[Dataset entries]

----------

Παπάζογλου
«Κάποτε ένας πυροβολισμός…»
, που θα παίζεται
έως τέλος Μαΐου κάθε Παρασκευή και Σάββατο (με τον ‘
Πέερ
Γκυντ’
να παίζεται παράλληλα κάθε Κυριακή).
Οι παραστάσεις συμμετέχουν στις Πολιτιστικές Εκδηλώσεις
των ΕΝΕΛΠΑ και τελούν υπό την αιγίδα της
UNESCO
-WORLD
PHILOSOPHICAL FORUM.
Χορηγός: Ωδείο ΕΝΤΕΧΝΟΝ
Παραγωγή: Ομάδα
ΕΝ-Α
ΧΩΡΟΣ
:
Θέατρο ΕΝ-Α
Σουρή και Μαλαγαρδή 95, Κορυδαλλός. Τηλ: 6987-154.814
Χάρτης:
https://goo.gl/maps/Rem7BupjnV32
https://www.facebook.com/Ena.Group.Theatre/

----------

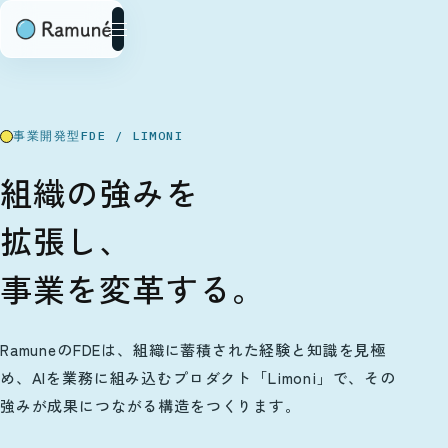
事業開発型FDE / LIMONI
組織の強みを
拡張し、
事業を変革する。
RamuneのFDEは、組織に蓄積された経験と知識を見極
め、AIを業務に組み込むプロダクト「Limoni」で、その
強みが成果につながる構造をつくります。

----------

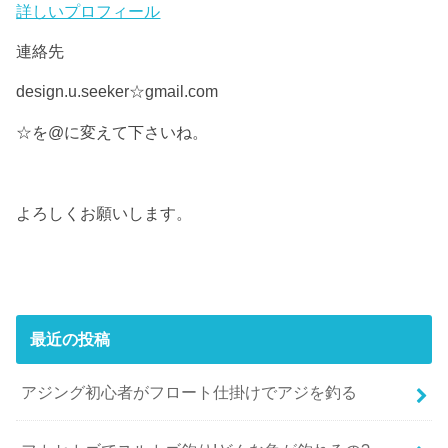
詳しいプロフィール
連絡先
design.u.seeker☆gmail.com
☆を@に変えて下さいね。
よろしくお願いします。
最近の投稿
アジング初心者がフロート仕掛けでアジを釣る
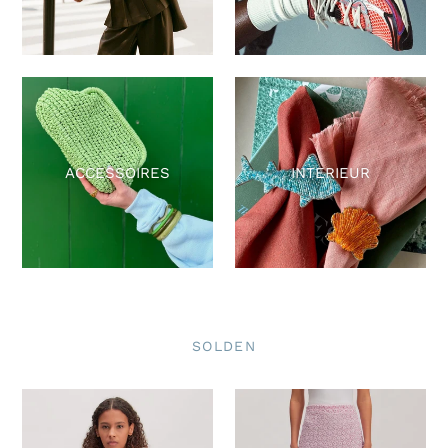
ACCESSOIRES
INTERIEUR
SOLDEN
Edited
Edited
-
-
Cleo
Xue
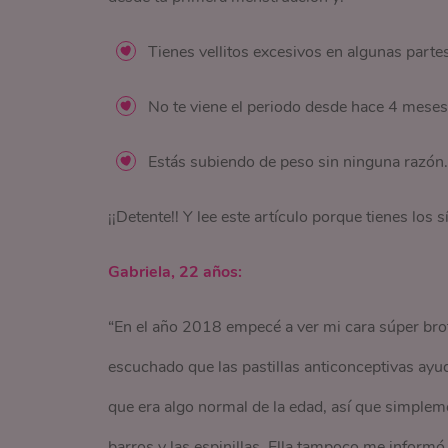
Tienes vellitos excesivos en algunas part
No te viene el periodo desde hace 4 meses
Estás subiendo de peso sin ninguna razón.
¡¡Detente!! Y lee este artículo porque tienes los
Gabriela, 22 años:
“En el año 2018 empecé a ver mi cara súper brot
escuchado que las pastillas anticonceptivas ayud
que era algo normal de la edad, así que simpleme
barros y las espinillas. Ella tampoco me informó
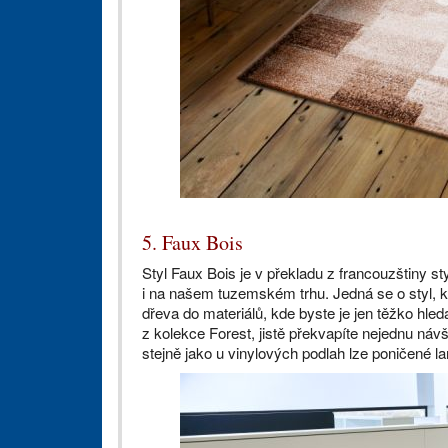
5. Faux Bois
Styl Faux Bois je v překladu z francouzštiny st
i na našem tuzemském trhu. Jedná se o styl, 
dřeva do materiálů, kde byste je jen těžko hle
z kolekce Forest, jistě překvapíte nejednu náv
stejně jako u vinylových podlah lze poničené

----------

◆ WHAT IS NEEDED
Using the entries shown above, reproduce verbatim the lines from the line bearing "5. Faux Bois" to the line bearing "stejně jako u vinylových podlah lze poničené", inclusive.

◆ EXERCISE OUTPUT
5. Faux Bois
Styl Faux Bois je v překladu z francouzštiny st
i na našem tuzemském trhu. Jedná se o styl, 
dřeva do materiálů, kde byste je jen těžko hle
z kolekce Forest, jistě překvapíte nejednu náv
stejně jako u vinylových podlah lze poničené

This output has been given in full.